> _Task to carry out_: Starting with the first line of the listing and going on through the line containing "choices above to", rewrite those lines with "stunning" changed to "striking" and everything else left as it is. Leave the pictures out of your answer.
START Input
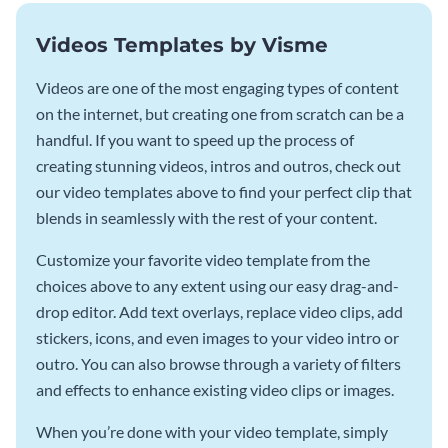
Videos Templates by Visme
Videos are one of the most engaging types of content
on the internet, but creating one from scratch can be a
handful. If you want to speed up the process of
creating stunning videos, intros and outros, check out
our video templates above to find your perfect clip that
blends in seamlessly with the rest of your content.
Customize your favorite video template from the
choices above to any extent using our easy drag-and-
drop editor. Add text overlays, replace video clips, add
stickers, icons, and even images to your video intro or
outro. You can also browse through a variety of filters
and effects to enhance existing video clips or images.
When you’re done with your video template, simply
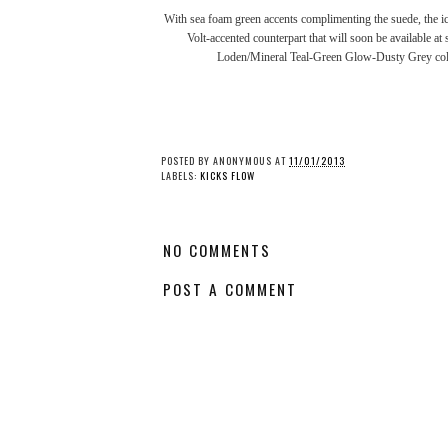
With sea foam green accents complimenting the suede, the ic
Volt-accented counterpart that will soon be available 
Loden/Mineral Teal-Green Glow-Dusty Grey colo
Kicks Flow: Air Jordan 1
Kicks Flow: ASICS' 'G
“Shattered Backboard
Joe'- Themed GEL-Ly
3.0”
Pack
POSTED BY
ANONYMOUS
AT
11/01/2013
LABELS:
KICKS FLOW
NO COMMENTS
POST A COMMENT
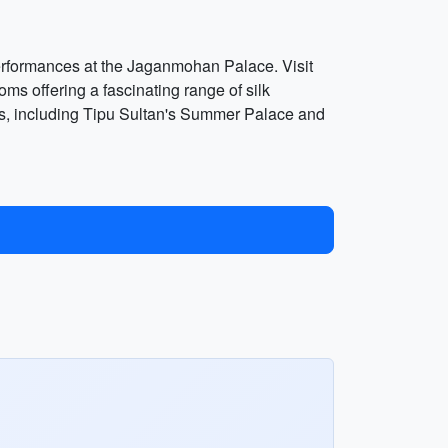
 performances at the Jaganmohan Palace. Visit
s offering a fascinating range of silk
ents, including Tipu Sultan's Summer Palace and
END Input
> _Task response_:
Videos Templates by Visme
Videos are one of the most engaging types of content
on the internet, but creating one from scratch can be a
handful. If you want to speed up the process of
creating striking videos, intros and outros, check out
our video templates above to find your perfect clip that
blends in seamlessly with the rest of your content.
Customize your favorite video template from the
choices above to any extent using our easy drag-and-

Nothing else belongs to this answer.